A Liberal Democrat councillor who is supposed to represent the ward which will be worst hit by the environmental disaster which is the Viridor incinerator in Beddington has taken up a role on an awards panel that will be handing out nearly £1million in “grants” from the operator.The scandal-hit Sutton LibDems had one councillor forced to resign earlier this year before he was convicted of theft from a charity from the elderly, which a Charity Commission investigation has found was covered up by the political group which controls Sutton Council.
Now, Pathumal Ali, a councillor for the residents of Beddington North ward, has announced her “great pleasure” at being part of Viridor’s “Community Benefit Fund”, which will be (slowly) doling out £975,000 to causes in Sutton, Croydon, Kingston and Merton, the boroughs which form the South London Waste Partnership and which commissioned the incinerator.
“Viridor’s community fund is hush money, simple as that,” according to Nick Mattey, who is also a councillor for Beddington North.
Mattey was kicked out of the LibDems for protesting too much about the damaging environmental impact of the incinerator after he exposed the £275,000 “gift” from a Viridor charity to a church which is regularly used by local MP Tom Brake and his party colleagues for meetings and canvassing.

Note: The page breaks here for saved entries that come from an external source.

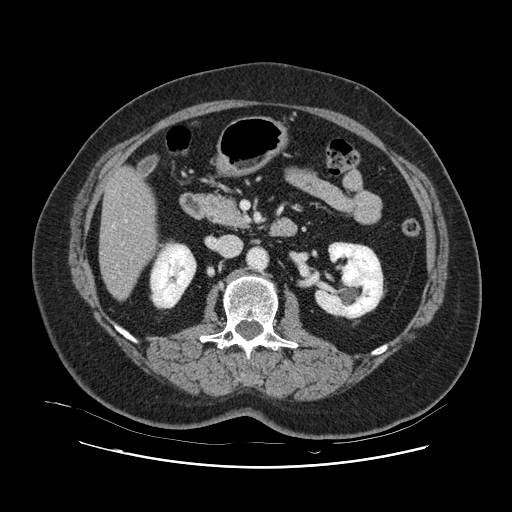
Contrast-enhanced abdominal CT, one axial slice; position 34 of 132 along the scan axis; intravenous contrast given; soft-tissue window (W 400 / L 40 HU); 2.5 mm slice thickness; 512 × 512 image matrix. From the clinical record (not read from this slice): patient: female, age 52 years at operation; diagnosis: colorectal cancer liver metastases, imaged before liver resection; multiple liver metastases: no; largest metastasis: 7 cm; disease in both lobes: no.
Annotated regions visible in this slice (expert manual segmentation):
- hepatic veins: bounding box [x1, y1, x2, y2] px = [113, 224, 115, 227]
- liver: [100, 168, 156, 299]
- planned liver remnant (the part of the liver to remain after resection): [100, 168, 156, 300]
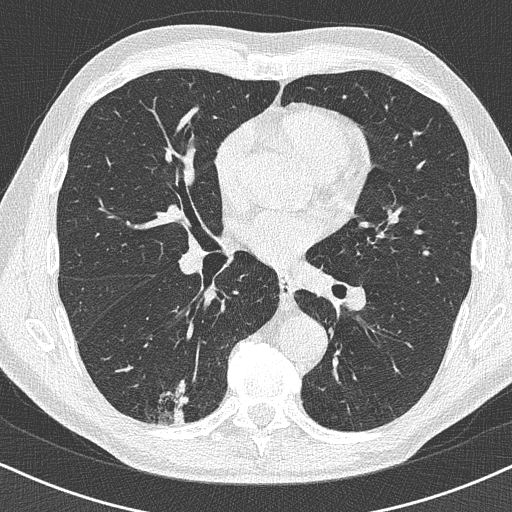
Low-dose screening chest CT, one axial slice. Position 224 of 438 along the scan axis. 120 kVp. Lung window (W 1500 / L -600 HU). 1 mm slice thickness. 512 × 512 image matrix, field of view 320 × 320 mm.
Annotated regions visible in this slice (expert manual segmentation):
- lesion 1 (tumor, lower lobe of right lung): bounding box (x1, y1, x2, y2) in pixels: (174, 407, 186, 423)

The Beddington Lane area will have to endure nearly 700 HGV journeys every day once Viridor has its incinerator operating, the lorries trundling backwards and forwards to keep the furnaces fuelled with millions of tons of rubbish, much of which might otherwise have been recycled.
Viridor stands to receive a total of £1 billion in payments from Croydon and the three other boroughs over a 25-year period for operating the incinerator. So the £1million “community” fund – to be distributed over the same period – is small change as part of a cynical PR exercise in a built-up, residential area where air pollution is already bad.
In a press release issued by Viridor and the SLWP earlier this week, they continue to deceive by referring to the incinerator as an “Energy Recovery Facility”, or ERF. Yet Viridor still does not have any outlets for that “recovered” energy, although they maintain the fantasy – which was used as a justification when applying for planning permission – that energy from the incineration plant will “power 30,000 homes”.Viridor and Sutton Council are desperately hoping to secure customers for their environmentally unfriendly and over-priced hot water from the incinerator. A decision from house-builders Barratt’s – who are not immune from the odd bit of corruption allegations and scandal themselves recently – on whether to have their Felnex development at Hackbridge have its heat provided by Viridor is understood to be imminent.
“It is with great pleasure that we are able to launch the Community Benefit Fund associated with the Beddington ERF,” Viridor had Ali say for the benefit of their press release.
Ali was recently promoted on Sutton Council to become the chair of the local authority’s important scrutiny committee – a vacancy which had arisen when one of her LibDem colleagues, Alan Salter, had to resign as a councillor before his arrest on various charges of theft of thousands of pounds from a charity of which he was a trustee. Salter has been found guilty and awaits sentencing, as well as facing further criminal charges.
Meanwhile Ali, who claims to be a “Beddington champion”, said, “The funding panel comprises of representatives from community forums and we will be well placed to advocate the fund and encourage applications of up to £30,000. If anyone is unsure of whether they would be eligible, please do not hesitate to contact me or any member of the panel.”
The total fund will be £975,000 over the 25-year term of the contract – so a hush fund of not even £40,000 per year for putting up with the untold environmental and health damage which the incinerator and its hundreds of lorries – delivering rubbish and later taking away the resultant ash – may inflict on the area.Viridor tells us that its hush fund comprises of an initial sum of £250,000, plus annual contributions of £25,000 and a further top up payment will be made after 10 years.
“Projects that demonstrate support and benefit to the local community will be eligible for funding,” they say, somewhat paternalistically, without saying who will be deciding what “benefits” the local community. The LibDem councillor is the only panel member so far named by Viridor.
Ali’s erstwhile colleague, Mattey, believes that there are obvious conflicts of interest between her role as a councillor and her place as a Viridor
lackey fund distributor.
“Residents have asked me how the self-proclaimed ‘Beddington champion’, Councillor Ali, can combine being the chair of the council’s scrutiny committee while also being Viridor’s chosen person on this hush fund, the community benefit fund.“Councillor Ali is the only Beddington North resident I know who refers to the Viridor incinerator as an ERF. Is Councillor Ali to be paid for this new role? Who are the other members of the panel who will determine who gets a small cash hand-out from Viridor’s incineration profits?
“You cannot be chair of the scrutiny committee and at the same time be so closely allied with Viridor, a company that is in receipt of millions of pounds of Sutton residents money.
“The council has hidden the costs that they pay Viridor to dispose of waste. Having a staunch Viridor supporter as chair of the scrutiny committee will make it impossible for residents to have any degree of transparency.
“Councillor Ali can help Viridor with their public relations, or she can scrutinise processes within Sutton Council. She cannot do both.”